Si è cercato di identificare in più occasioni il fantomatico “faccia da mostro” visto da Vincenzo Agostino, con richieste al SISDE dei nomi degli agenti segreti che operavano a Palermo alla fine degli anni Ottanta, ma senza avere risposta. Nel 2016, durante un confronto all’americana disposto dal Gip di Palermo, il padre di Nino Agostino riconobbe Giovanni Aiello come quell’uomo con la faccia butterata che aveva cercato il figlio prima dell’omicidio. Aiello, però, morì di infarto l’anno dopo.

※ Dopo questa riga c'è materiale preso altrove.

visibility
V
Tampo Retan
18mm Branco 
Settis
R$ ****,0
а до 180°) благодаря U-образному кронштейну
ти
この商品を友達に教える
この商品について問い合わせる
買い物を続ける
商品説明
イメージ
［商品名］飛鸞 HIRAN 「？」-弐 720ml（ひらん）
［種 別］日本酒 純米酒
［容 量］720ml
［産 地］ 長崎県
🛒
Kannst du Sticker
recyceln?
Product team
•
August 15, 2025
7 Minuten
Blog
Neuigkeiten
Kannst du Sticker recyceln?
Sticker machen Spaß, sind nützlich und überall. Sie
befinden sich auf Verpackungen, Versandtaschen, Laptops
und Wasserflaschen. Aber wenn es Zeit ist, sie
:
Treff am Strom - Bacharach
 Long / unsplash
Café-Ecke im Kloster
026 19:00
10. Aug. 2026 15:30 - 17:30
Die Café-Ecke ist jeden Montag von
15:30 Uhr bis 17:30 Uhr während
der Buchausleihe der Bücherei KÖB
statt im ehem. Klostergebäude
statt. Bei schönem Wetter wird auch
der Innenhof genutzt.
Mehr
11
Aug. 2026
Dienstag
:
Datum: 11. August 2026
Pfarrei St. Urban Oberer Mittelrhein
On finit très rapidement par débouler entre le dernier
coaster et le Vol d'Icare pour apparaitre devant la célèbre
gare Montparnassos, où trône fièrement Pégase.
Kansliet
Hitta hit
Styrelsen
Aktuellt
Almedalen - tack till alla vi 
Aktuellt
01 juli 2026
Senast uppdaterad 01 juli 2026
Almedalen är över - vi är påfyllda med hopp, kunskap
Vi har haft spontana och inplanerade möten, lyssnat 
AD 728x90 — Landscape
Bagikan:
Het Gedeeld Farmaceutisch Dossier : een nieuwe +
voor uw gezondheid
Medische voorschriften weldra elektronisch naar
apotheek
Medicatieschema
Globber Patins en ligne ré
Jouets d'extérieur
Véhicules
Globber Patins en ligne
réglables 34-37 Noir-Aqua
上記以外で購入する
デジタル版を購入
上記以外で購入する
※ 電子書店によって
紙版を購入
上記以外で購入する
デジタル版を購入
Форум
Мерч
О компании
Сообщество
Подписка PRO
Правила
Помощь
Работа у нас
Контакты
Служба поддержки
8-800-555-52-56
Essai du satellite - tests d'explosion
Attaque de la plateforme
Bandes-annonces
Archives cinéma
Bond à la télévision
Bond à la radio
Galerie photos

Una svolta significativa si ebbe nel 2021, quando l’inchiesta ha portato a una sentenza di condanna in rito abbreviato nei confronti di Antonino Madonia, boss mafioso della famiglia di Resuttana e condannato a 7 ergastoli come responsabile di vari omicidi. Per gli altri imputati il processo continua.

La condanna per l’omicidio di Nino Agostino

È la vittoria della magistratura onesta. Questa è una loro vittoria, ma principalmente di mio figlio, che non si è mai fatto corrompere. Una grande giornata quella di oggi. Mi dispiace che mia moglie non sia qui con noi“. Sono state le parole di Vincenzo Agostino, dopo la condanna.

“Agostino – ha scritto l’Agi il 19 marzo del 2021 – faceva parte, insieme a Emanuele Piazza, Giovanni Aiello (detto ”Faccia da mostro”), Guido Paolilli (anche lui agente della polizia di Stato che aveva provveduto a reclutare lo stesso Agostino), e altri componenti allora apicali dei Servizi di sicurezza, di una struttura di intelligence che, “in fase di reclutamento”, spiega la Dia, “veniva rappresentata con la finalità della ricerca di latitanti, ma che in realtà si occupava di gestire complesse relazioni di cointeressenza tra alcuni infedeli appartenenti alle istituzioni e Cosa Nostra”.

È venuto fuori, pure, “da molteplici prove”, che Agostino aveva, nell’ultima parte della sua vita, compreso le reali finalità della struttura cui apparteneva. A quella struttura Agostino aveva offerto una pista “molto seria” – legata a familiari della moglie – per giungere alla cattura di Totò Riina a San Giuseppe Jato e da essa si era allontanato poco prima del suo matrimonio, “fatto – sottolineano il pg – che era stato posto a fondamento della decisione di uccidere lui e la moglie”.

Il 5 agosto 2011 una lapide commemorativa per ricordare l’omicidio dell’agente Nino Agostino e della moglie Ida Castelluccio è stata installata sul lungomare Cristoforo Colombo di Villagrazia di Carini (Palermo).